Interoperability across data and services will allow researchers to gather new insights and open up new territories for scientific discovery by combining data showing correlations which are as of today impossible to explore. Cross-disciplinary Open Science can be seen as the ultimate goal of the EOSC. Interoperability is also a key element to allow EOSC to interact with thematic European Data Spaces and other data lakes . This requires the use of formal standards, protocols and APIs to enable to combine datasets from different disciplines and to compose a pipeline of services for processing and analysing data.

Moreover, institutions and research groups should not be locked into certain tools. Use of open standards and APIs will allow data to be transferred from one tool to another. 
As an example, the emerging EOSC  interoperability framework will specify a series of profiles to help connect multiple approaches to AAI. The aim is to have interoperable AAIs, not a one-size fits all, since different research infrastructures and services use different profiles and users may have preferences over which account and sign-in method is used.

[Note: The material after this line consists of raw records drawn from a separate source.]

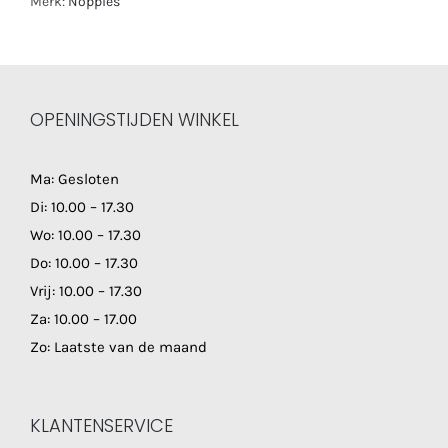
Merk:
Noppies
OPENINGSTIJDEN WINKEL
Ma: Gesloten
Di: 10.00 – 17.30
Wo: 10.00 – 17.30
Do: 10.00 – 17.30
Vrij: 10.00 – 17.30
Za: 10.00 – 17.00
Zo: Laatste van de maand
KLANTENSERVICE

However, due to the fast technological development, interoperability is the most complex challenge within EOSC and any federated digital platform and it has to be considered as a continuous activity.

RDA will be a good support to turn the proposed framework for action for data infrastructures into practice. The global framework of RDA and the role of EOSC among the international initiatives of science clouds will help to consolidate Europe's role of a global partner and a global leader in research data infrastructures.